Paul Rosenberg put up a post well worth your time if you are disturbed by the House vote on the Foreign Intelligence Surveillance Act. Key point:
MapLight.org is reporting that House Democrats who changed their vote to support Telco immunity received much more, on average than their counterparts who did not change position. This is a group correlation, of course. Not all those who voted for immunity received more money than those who voted against. Indeed, 11 of those who voted for immunity received nothing at all from the three Telcos. But the group correlation is quite strong.
Click the link to find a chart listing all 94 House Democrats who voted against retroactive immunity for telecommunications companies on March 14, but voted for the FISA bill containing immunity on June 20. (Our own Leonard Boswell is in this group). The chart shows how much money each of them received in PAC contributions from AT&T, Sprint or Verizon.
Boswell is in the middle of the pack, having received $10,000. I wouldn't assume those contributions are the only reason he has favored the telecommunications companies' interests over protecting constitutional rights. But he does have a long history of voting with Republicans and corporate interests rather than with the majority of House Democrats on a lot of issues.

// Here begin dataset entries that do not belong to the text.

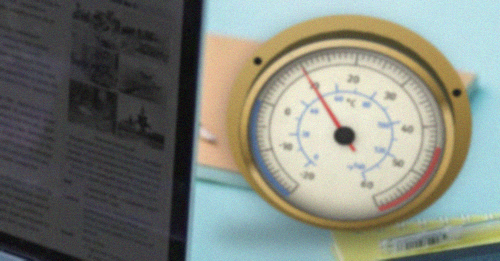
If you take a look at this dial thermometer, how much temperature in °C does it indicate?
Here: 10 °C
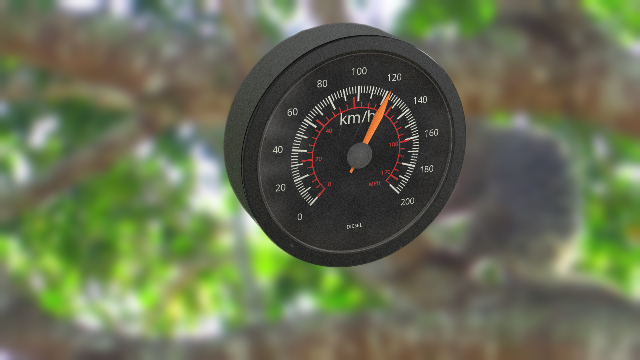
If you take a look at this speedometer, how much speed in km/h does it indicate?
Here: 120 km/h
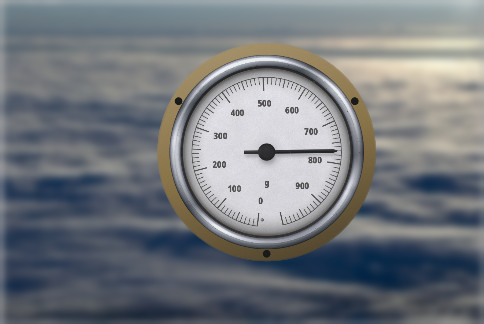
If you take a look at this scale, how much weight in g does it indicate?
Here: 770 g
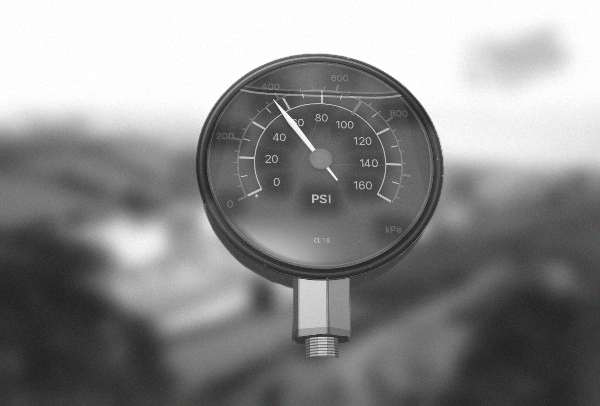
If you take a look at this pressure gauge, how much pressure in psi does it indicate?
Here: 55 psi
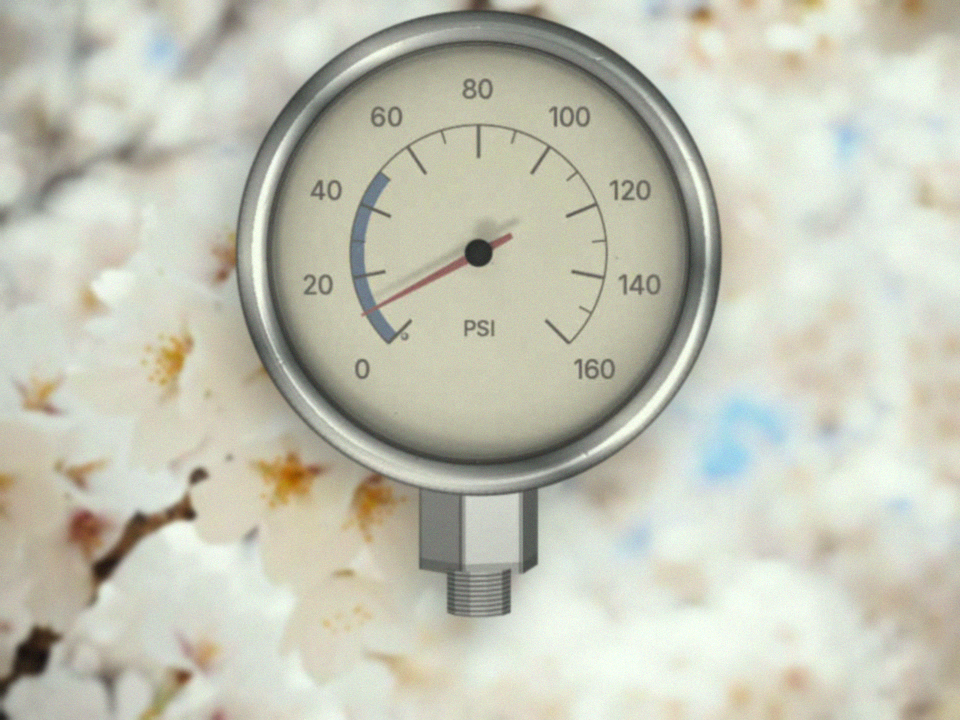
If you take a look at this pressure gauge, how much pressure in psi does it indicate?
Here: 10 psi
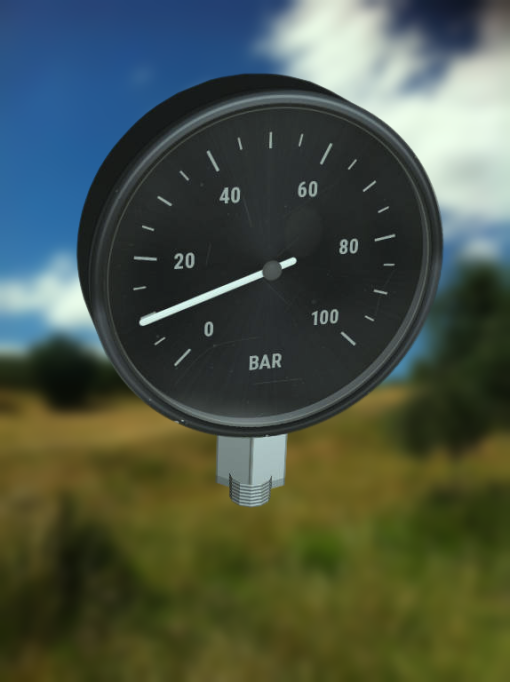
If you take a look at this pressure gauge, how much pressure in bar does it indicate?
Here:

The Des Moines Register ran a strongly-worded editorial on FISA in the Wednesday edition:
Federal law authorizing secret intercepts of international communications may need amending to account for changes in technology and behavior of terrorist groups, but the job should be put off for a new Congress and a new president next year. In the current political climate, with an election looming, the temptation is to ram something - anything - through to avoid the accusation of being weak on terrorism, even if the constitutional privacy rights of American citizens are sacrificed in the process.
That apparently motivated 105 House Democrats to go along with 188 Republicans to give President Bush what the Washington Post described as "one of the last major victories he is likely to achieve." That, along with the administration's last-minute decision to allow the Democrats to toss in an additional $95 billion in domestic spending in a war-appropriations bill.

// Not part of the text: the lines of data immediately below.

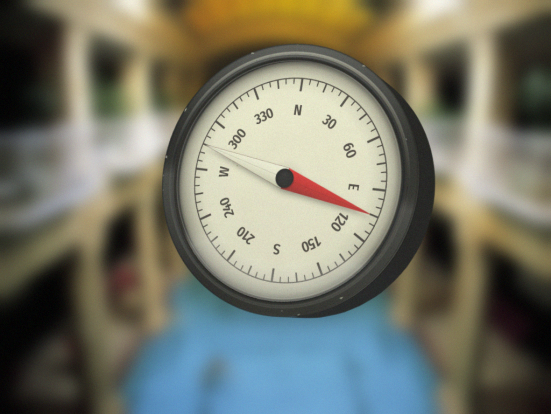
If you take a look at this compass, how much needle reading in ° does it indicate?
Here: 105 °
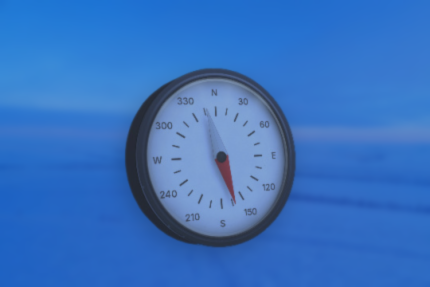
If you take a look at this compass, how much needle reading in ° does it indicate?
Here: 165 °
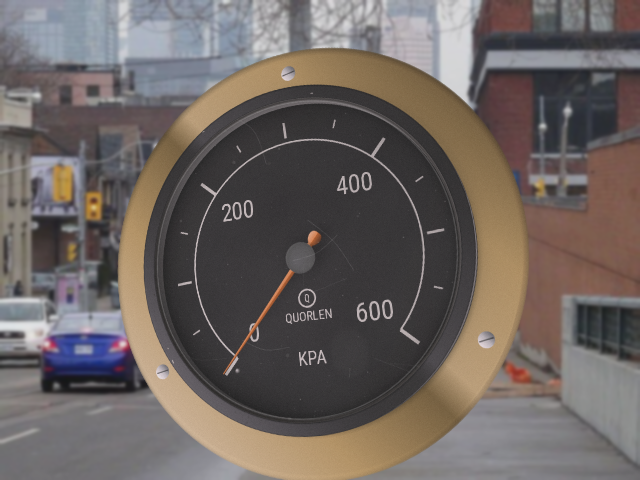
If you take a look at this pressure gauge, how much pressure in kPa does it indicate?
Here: 0 kPa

That's a pathetically small price for authorizing this president, and future presidents, to ignore the 4th Amendment restrictions on "unreasonable searches and seizures." [...]

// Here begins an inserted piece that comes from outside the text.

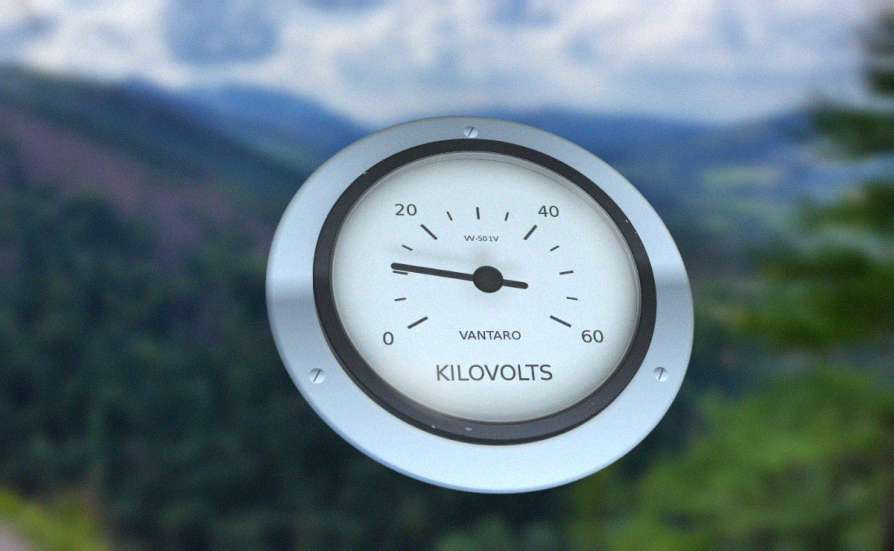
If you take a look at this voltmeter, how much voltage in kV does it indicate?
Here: 10 kV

Those are just some of the problems with the House bill. It's hard to say how many others exist, however, because there was precious little public debate. The operations of the spying program are classified secrets, and only a select few members of Congress have been clued in on how it works. Even legal experts are struggling to decipher the bill.
This is in stark contrast to 30 years ago, when the FISA law was enacted after months of public discussion, hearings and testimony. Changing the law implicating a fundamental constitutional right mandates nothing short of that same process today.
My only quibble with this editorial is where were the Register's reporters on this issue during the third district primary campaign?
Boswell advocated retroactive immunity for telecoms in February, then changed his position in March. In early May, there was some speculation that he had cooperated with House Republicans to get this provision back on the table.
I tried for weeks to get Boswell's office to comment on this issue and got the runaround. Naturally, they were not going to return phone calls from a blogger supporting Ed Fallon. But the Register's Jane Norman or Thomas Beaumont could have at least forced Boswell to clarify where he stood on FISA before Iowa Democrats voted on June 3. Why didn't the Register's assignment editors give this issue some space this spring?
Glenn Greenwald has been writing extensively on FISA over at Salon, and I highly recommend his latest post, Chris Dodd's speech and a glimmer of hope for stopping the FISA bill. It's long and includes some great quotes from Dodd and Senator Russ Feingold, as well as many other links to good commentary on this issue.
Speaking of Feingold, Josh Orton of MyDD linked to the Progressive Patriots Fund Campaign Store. (Feingold is the honorary chair of that fund.) At the store you can buy t-shirts and mousepads with the slogan "Don't Spy On Me" and a drawing of a telephone cord curled up like the famous Revolutionary War-era "Don't Tread On Me" flag featuring a rattlesnake.